Call her the Baroness of Buckeyes and the Princess of Peppermint Bark – my little sister Hannah is a master at making Christmas candy. A methodical and calculated cook (carried over from her physician’s assistant mind), she’s likely to be found in her kitchen a few weeks before Christmas prayerfully massaging a roll of soon-to-be-transformed creme candy.
If I’ve learned anything from Hannah about the art of creating homemade candy, it’s that even if you strictly follow the rules of a recipe, candy can still cause some kitchen drama. You’d better have a trusty candy thermometer, a dehumidifier and plenty of patience, because sometimes these recipes can get, well, a little sticky.
Speaking of sticky, don’t you love the texture of a salty, buttery caramel square in your mouth? The way this clump of creamy sweetness oozes down the back of your tongue as you chew? Maybe add in a hint of bourbon to heat up the caramel’s flavor with a crunchy layer of nuts?
I’ve always wanted to make chunky caramels for the holidays and found this recipe from Martha Stewart a couple of days ago. Martha and her people usually present a dependable recipe, but in making a couple batches, I learned a few tips that I wish had been footnoted before I waited eight hours for my lovely caramels to set. I also couldn’t resist stirring in some bourbon and crowning each little morsel with a toasted pecan, giving my caramels a touch of Kentucky.
If you try out my recipe, heed a few candy concoction warnings:
1. When heating your caramel, wait until the the temperature is at (or a little beyond) 258 degrees F. If you live in a humid environment, as I do, maybe let the heat rise a couple degrees just to get out that extra moisture. But be careful not to burn!
3. Grease up that parchment paper before you set out those caramels! It’s the worst when your golden caramel is stuck to some pesky paper. Oh and don’t sub-in wax paper for parchment – big mistake, there!
4. Cut those caramels into pretty little squares when the slab is nice and firm, but either immediately wrap them up in wax paper or put them in the fridge once they are cut. Caramel continues to melt and expand at room temp – and those pretty, precise little square caramels will soon look like blobs if they aren’t wrapped or chilled soon after cutting.
5. Scrape your saucepan with fresh apples – you won’t regret this little snack while the caramel is still warm!

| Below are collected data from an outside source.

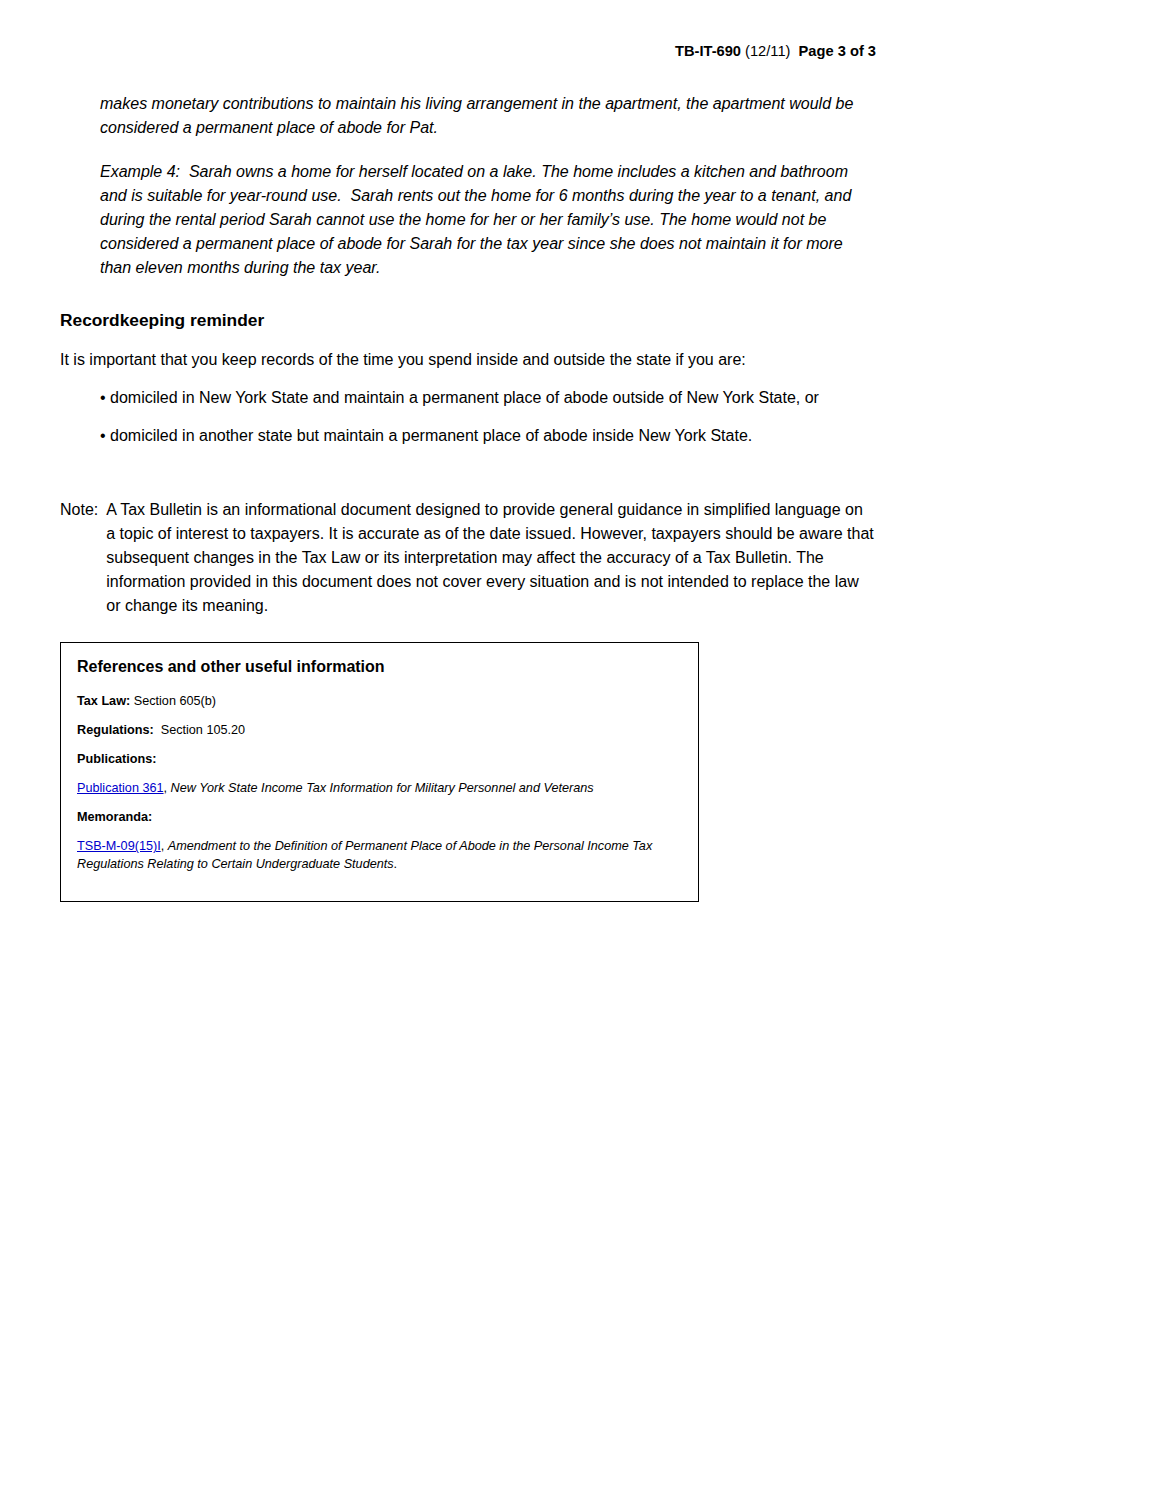TB-IT-690 (12/11) Page 3 of 3
makes monetary contributions to maintain his living arrangement in the apartment, the apartment would be considered a permanent place of abode for Pat.
Example 4: Sarah owns a home for herself located on a lake. The home includes a kitchen and bathroom and is suitable for year-round use. Sarah rents out the home for 6 months during the year to a tenant, and during the rental period Sarah cannot use the home for her or her family’s use. The home would not be considered a permanent place of abode for Sarah for the tax year since she does not maintain it for more than eleven months during the tax year.
Recordkeeping reminder
It is important that you keep records of the time you spend inside and outside the state if you are:
• domiciled in New York State and maintain a permanent place of abode outside of New York State, or
• domiciled in another state but maintain a permanent place of abode inside New York State.
Note:
A Tax Bulletin is an informational document designed to provide general guidance in simplified language on a topic of interest to taxpayers. It is accurate as of the date issued. However, taxpayers should be aware that subsequent changes in the Tax Law or its interpretation may affect the accuracy of a Tax Bulletin. The information provided in this document does not cover every situation and is not intended to replace the law or change its meaning.
References and other useful information
Tax Law: Section 605(b)
Regulations: Section 105.20
Publications:
Publication 361, New York State Income Tax Information for Military Personnel and Veterans
Memoranda:
TSB-M-09(15)I, Amendment to the Definition of Permanent Place of Abode in the Personal Income Tax Regulations Relating to Certain Undergraduate Students.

|Buttery Bourbon Caramels||
- Vegetable oil, for baking sheet
- 2 cups heavy cream
- 2¼ cups sugar
- 6 tablespoons unsalted butter, cut into pieces
- 1 cup of light corn syrup, ¼ cup of dark corn syrup
- ½ teaspoon coarse salt
- ½ teaspoon pure vanilla extract
- ⅓ cup of bourbon (Maker’s Mark or Woodford Reserve)
- 2 cups of halved pecans
- Grease a 9×13 inch baking sheet with vegetable oil and line with a greased sheet of parchment paper.
- Meanwhile, lightly toast pecans in a 350 degree oven for 5 minutes.
- In a large saucepan or pot, combine the sugar, butter and corn syrups on medium-high heat. Gradually bring the mixture to a boil. Ensure your candy thermometer is in place and reading the heat.
- Stir occasionally until the mixture reaches 258 degrees fahrenheit, or a couple degrees higher in humid environments. Make sure the mixture has turned golden amber in color.
- Immediately remove from heat and stir in bourbon, salt and vanilla.
- Once smooth, pour the mixture into your greased baking sheet. Place your pecans in rows on the still-warm caramel. Let the mixture stand at room temperature for at least 8 hours.
- Once firm, remove the parchment paper from the pan and use a chef’s knife to cut squares of caramel to your desired size. Immediately either wrap in wax paper (you can twist-tie the ends) or store in the refrigerator until serving time.